■ **WHAT IS EXPECTED**
Where a line has odd spacing or punctuation, keep it; transcribe all the entries exactly.

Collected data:
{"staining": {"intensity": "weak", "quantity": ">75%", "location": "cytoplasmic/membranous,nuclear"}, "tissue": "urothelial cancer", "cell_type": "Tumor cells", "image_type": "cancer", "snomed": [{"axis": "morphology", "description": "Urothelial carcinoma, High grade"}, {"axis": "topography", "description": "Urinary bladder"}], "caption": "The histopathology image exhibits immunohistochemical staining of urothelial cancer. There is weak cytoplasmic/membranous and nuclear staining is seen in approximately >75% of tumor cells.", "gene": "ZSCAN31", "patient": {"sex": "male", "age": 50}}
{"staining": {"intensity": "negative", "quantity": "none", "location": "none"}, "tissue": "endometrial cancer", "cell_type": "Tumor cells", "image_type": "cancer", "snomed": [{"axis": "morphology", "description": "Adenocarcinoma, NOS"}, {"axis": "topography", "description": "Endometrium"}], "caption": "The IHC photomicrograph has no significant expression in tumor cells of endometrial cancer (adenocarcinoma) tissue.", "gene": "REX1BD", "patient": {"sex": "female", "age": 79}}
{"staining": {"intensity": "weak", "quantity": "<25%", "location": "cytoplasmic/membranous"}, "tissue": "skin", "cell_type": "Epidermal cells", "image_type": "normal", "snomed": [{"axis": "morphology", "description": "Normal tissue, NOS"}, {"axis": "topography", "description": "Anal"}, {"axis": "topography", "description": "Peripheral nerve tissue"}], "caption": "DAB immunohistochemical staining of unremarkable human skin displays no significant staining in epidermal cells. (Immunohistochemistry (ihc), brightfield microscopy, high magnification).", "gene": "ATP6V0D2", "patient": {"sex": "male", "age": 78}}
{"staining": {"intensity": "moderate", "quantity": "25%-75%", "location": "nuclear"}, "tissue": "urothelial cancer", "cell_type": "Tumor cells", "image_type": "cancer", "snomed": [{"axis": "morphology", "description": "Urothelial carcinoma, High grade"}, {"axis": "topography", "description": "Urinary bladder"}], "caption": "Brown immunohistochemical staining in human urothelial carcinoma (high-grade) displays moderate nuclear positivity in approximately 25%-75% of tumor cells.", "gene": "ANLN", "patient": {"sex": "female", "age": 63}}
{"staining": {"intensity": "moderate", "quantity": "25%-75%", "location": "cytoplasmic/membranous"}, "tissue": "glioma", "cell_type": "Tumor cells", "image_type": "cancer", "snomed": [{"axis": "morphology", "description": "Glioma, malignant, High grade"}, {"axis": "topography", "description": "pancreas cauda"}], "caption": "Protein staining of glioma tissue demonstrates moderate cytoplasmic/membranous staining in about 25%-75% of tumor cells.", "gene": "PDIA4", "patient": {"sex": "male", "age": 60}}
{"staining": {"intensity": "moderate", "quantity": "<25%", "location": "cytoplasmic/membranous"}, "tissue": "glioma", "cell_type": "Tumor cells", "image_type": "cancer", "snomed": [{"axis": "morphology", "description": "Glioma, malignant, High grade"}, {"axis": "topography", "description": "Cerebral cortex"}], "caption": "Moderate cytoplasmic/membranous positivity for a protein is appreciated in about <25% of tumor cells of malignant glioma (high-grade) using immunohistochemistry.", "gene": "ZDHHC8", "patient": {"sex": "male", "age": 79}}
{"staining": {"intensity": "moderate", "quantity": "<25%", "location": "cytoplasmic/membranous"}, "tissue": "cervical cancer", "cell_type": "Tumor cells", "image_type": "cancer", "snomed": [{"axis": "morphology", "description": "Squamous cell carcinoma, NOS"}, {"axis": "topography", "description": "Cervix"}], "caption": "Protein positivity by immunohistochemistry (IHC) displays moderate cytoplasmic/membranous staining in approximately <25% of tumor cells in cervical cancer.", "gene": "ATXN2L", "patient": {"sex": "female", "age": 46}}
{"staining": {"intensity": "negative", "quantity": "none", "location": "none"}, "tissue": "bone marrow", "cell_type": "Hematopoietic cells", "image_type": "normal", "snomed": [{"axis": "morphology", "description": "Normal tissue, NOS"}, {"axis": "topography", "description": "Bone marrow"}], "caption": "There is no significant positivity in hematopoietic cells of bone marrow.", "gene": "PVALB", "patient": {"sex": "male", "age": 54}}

■ **COMPLETED EXERCISE**
{"staining": {"intensity": "weak", "quantity": ">75%", "location": "cytoplasmic/membranous,nuclear"}, "tissue": "urothelial cancer", "cell_type": "Tumor cells", "image_type": "cancer", "snomed": [{"axis": "morphology", "description": "Urothelial carcinoma, High grade"}, {"axis": "topography", "description": "Urinary bladder"}], "caption": "The histopathology image exhibits immunohistochemical staining of urothelial cancer. There is weak cytoplasmic/membranous and nuclear staining is seen in approximately >75% of tumor cells.", "gene": "ZSCAN31", "patient": {"sex": "male", "age": 50}}
{"staining": {"intensity": "negative", "quantity": "none", "location": "none"}, "tissue": "endometrial cancer", "cell_type": "Tumor cells", "image_type": "cancer", "snomed": [{"axis": "morphology", "description": "Adenocarcinoma, NOS"}, {"axis": "topography", "description": "Endometrium"}], "caption": "The IHC photomicrograph has no significant expression in tumor cells of endometrial cancer (adenocarcinoma) tissue.", "gene": "REX1BD", "patient": {"sex": "female", "age": 79}}
{"staining": {"intensity": "weak", "quantity": "<25%", "location": "cytoplasmic/membranous"}, "tissue": "skin", "cell_type": "Epidermal cells", "image_type": "normal", "snomed": [{"axis": "morphology", "description": "Normal tissue, NOS"}, {"axis": "topography", "description": "Anal"}, {"axis": "topography", "description": "Peripheral nerve tissue"}], "caption": "DAB immunohistochemical staining of unremarkable human skin displays no significant staining in epidermal cells. (Immunohistochemistry (ihc), brightfield microscopy, high magnification).", "gene": "ATP6V0D2", "patient": {"sex": "male", "age": 78}}
{"staining": {"intensity": "moderate", "quantity": "25%-75%", "location": "nuclear"}, "tissue": "urothelial cancer", "cell_type": "Tumor cells", "image_type": "cancer", "snomed": [{"axis": "morphology", "description": "Urothelial carcinoma, High grade"}, {"axis": "topography", "description": "Urinary bladder"}], "caption": "Brown immunohistochemical staining in human urothelial carcinoma (high-grade) displays moderate nuclear positivity in approximately 25%-75% of tumor cells.", "gene": "ANLN", "patient": {"sex": "female", "age": 63}}
{"staining": {"intensity": "moderate", "quantity": "25%-75%", "location": "cytoplasmic/membranous"}, "tissue": "glioma", "cell_type": "Tumor cells", "image_type": "cancer", "snomed": [{"axis": "morphology", "description": "Glioma, malignant, High grade"}, {"axis": "topography", "description": "pancreas cauda"}], "caption": "Protein staining of glioma tissue demonstrates moderate cytoplasmic/membranous staining in about 25%-75% of tumor cells.", "gene": "PDIA4", "patient": {"sex": "male", "age": 60}}
{"staining": {"intensity": "moderate", "quantity": "<25%", "location": "cytoplasmic/membranous"}, "tissue": "glioma", "cell_type": "Tumor cells", "image_type": "cancer", "snomed": [{"axis": "morphology", "description": "Glioma, malignant, High grade"}, {"axis": "topography", "description": "Cerebral cortex"}], "caption": "Moderate cytoplasmic/membranous positivity for a protein is appreciated in about <25% of tumor cells of malignant glioma (high-grade) using immunohistochemistry.", "gene": "ZDHHC8", "patient": {"sex": "male", "age": 79}}
{"staining": {"intensity": "moderate", "quantity": "<25%", "location": "cytoplasmic/membranous"}, "tissue": "cervical cancer", "cell_type": "Tumor cells", "image_type": "cancer", "snomed": [{"axis": "morphology", "description": "Squamous cell carcinoma, NOS"}, {"axis": "topography", "description": "Cervix"}], "caption": "Protein positivity by immunohistochemistry (IHC) displays moderate cytoplasmic/membranous staining in approximately <25% of tumor cells in cervical cancer.", "gene": "ATXN2L", "patient": {"sex": "female", "age": 46}}
{"staining": {"intensity": "negative", "quantity": "none", "location": "none"}, "tissue": "bone marrow", "cell_type": "Hematopoietic cells", "image_type": "normal", "snomed": [{"axis": "morphology", "description": "Normal tissue, NOS"}, {"axis": "topography", "description": "Bone marrow"}], "caption": "There is no significant positivity in hematopoietic cells of bone marrow.", "gene": "PVALB", "patient": {"sex": "male", "age": 54}}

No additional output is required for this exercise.